L’IGAS souhaite baisser le prix des génériques

L’inspection générale des affaires sociales (IGAS) a, dans un rapport publié en décembre 2012 sur l’Évaluation de la politique française des médicaments génériques, formulé plusieurs propositions afin de relancer la consommation de ces médicaments en France.

Parmi ces propositions, figure celle de faire baisser les prix des génériques.

Comment les prix des médicaments génériques sont-ils fixés?

Avant d’entrer plus en détail dans les propositions faites par l’Igas, il convient de relever que le rapport récemment publié nous fournit des informations sur la manière dont les tarifs des médicaments génériques sont fixés.

Ainsi, aux termes du rapport, on apprend que la politique du médicament générique a été conçue pour atteindre un double objectif: celui de garantir «une égale qualité de traitement dans la mesure où les génériques doivent apporter aux patients le même bénéfice thérapeutique que leurs médicaments de référence, dans les mêmes conditions de sécurité, mais à un coût significativement moins élevé.»

Or, poursuit le rapport, pour déterminer le prix des génériques, il a fallu composer avec des éléments hétérogènes:

  • La préservation des intérêts des laboratoires qui mettent beaucoup d’argent dans l’innovation pharmaceutique;
  • La nécessaire maitrise des dépenses de santé;
  • La participation des professionnels de santé et des patients à la diffusion des génériques.

Ces éléments pris en compte, la fixation du prix de ces médicaments n’est pas la conséquence de la «confrontation entre l’offre et la demande» mais elle obéit à une règle précise.
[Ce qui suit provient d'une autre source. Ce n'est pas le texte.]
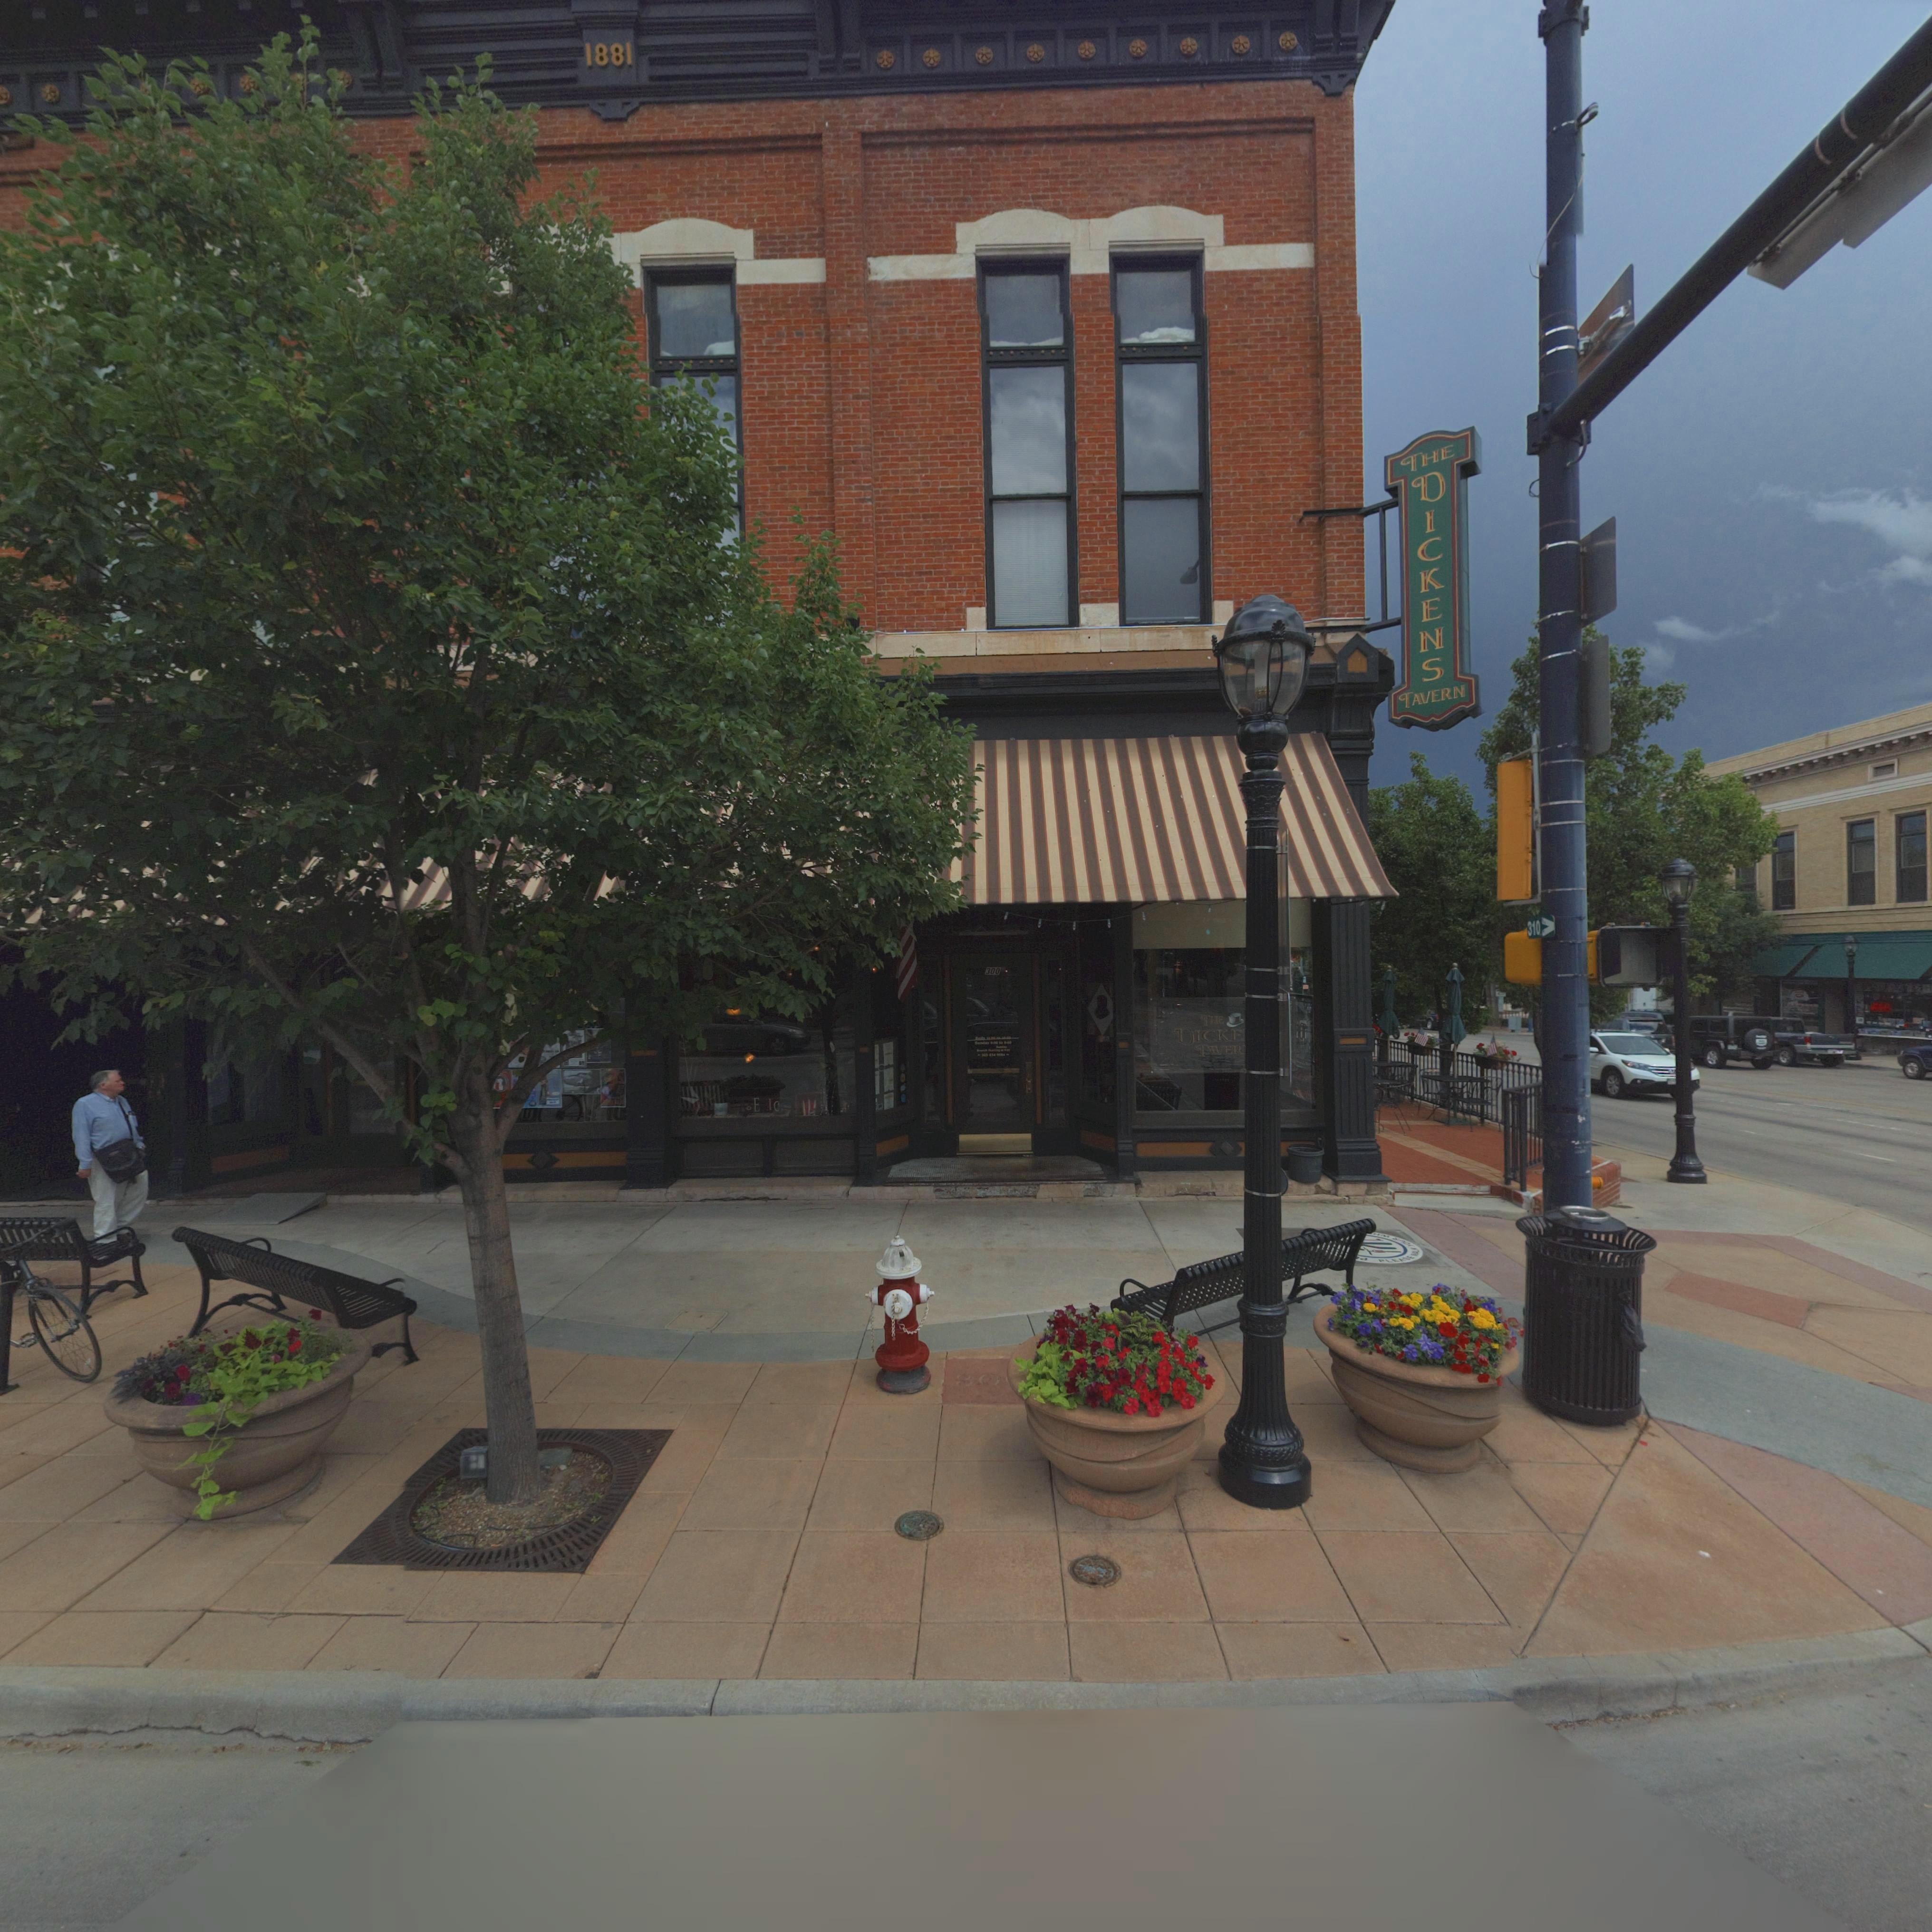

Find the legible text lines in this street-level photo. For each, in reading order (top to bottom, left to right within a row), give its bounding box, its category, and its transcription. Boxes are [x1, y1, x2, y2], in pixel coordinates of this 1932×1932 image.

[1399, 443, 1455, 472] BusinessName: THE
[1410, 469, 1447, 683] BusinessName: DICKENS
[1398, 684, 1466, 708] BusinessName: TAVERN
[985, 967, 1000, 974] StreetNumber: 300
[1199, 1014, 1225, 1026] BusinessName: THE
[1174, 1026, 1246, 1046] BusinessName: DICKE**
[1193, 1043, 1246, 1058] BusinessName: TAVER*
Cette règle, c’est de déterminer le prix des génériques par «décote du prix du médicament princeps, décote qui a cru progressivement de 30% en 1997 à 60% depuis le 1er janvier 2012.»

Les propositions de l’Igas pour relancer les génériques

L’Igas a, pour répondre à la problématique de la stagnation de la consommation des médicaments génériques, émis 16 recommandations que nous ne reproduisons pas toutes ici:

  • Diminuer le prix des génériques en appliquant une décote supplémentaire de 100% du prix du princeps;
  • Instaurer un dispositif de révision systématique du niveau des prix des princeps une fois leur brevet tombé;
  • Rappeler que les médicaments qui n’améliorent pas le service médical rendu ne peuvent être remboursés qu’au niveau d’un tarif correspondant à celui du médicament générique dont l’effet thérapeutique est équivalent;
  • Déplafonner les remises sur achat accordées par les fabricants aux pharmaciens et organiser le partage des gains obtenus ainsi entre l’assurance maladie et les officines;
  • Rendre prioritaire dans le programme de travail de la HAS la certification des logiciels d’aide à la prescription;
  • Mettre à disposition des professionnels de santé une base de données synthétique comportant des informations scientifiques et économiques sur le médicament;
  • Étendre la rémunération à la performance à toutes les spécialités et instaurer un système de bonus-malus pour les médecins;
  • Intégrer dans les programmes de contrôle des médecins conseils de l’assurance maladie l’utilisation de la mention «non substituable»;
  • Assurer la stabilité des marques lors de la délivrance pour tous les patients chroniques par l’utilisation du dossier pharmaceutique;
  • Imposer l’apposition au moment de la délivrance du nom du médicament princeps sur chaque boite de médicament générique;
  • Mentionner le lieu de fabrication et de conditionnement sur le conditionnement extérieur;
  • Mentionner sur le conditionnement de tous les médicaments (princeps et génériques) le nom en DCI en plus gros caractères que le nom de marque et en première position;
  • Concevoir et mettre en place une campagne de promotion des médicaments génériques auprès des professionnels de santé et du grand public.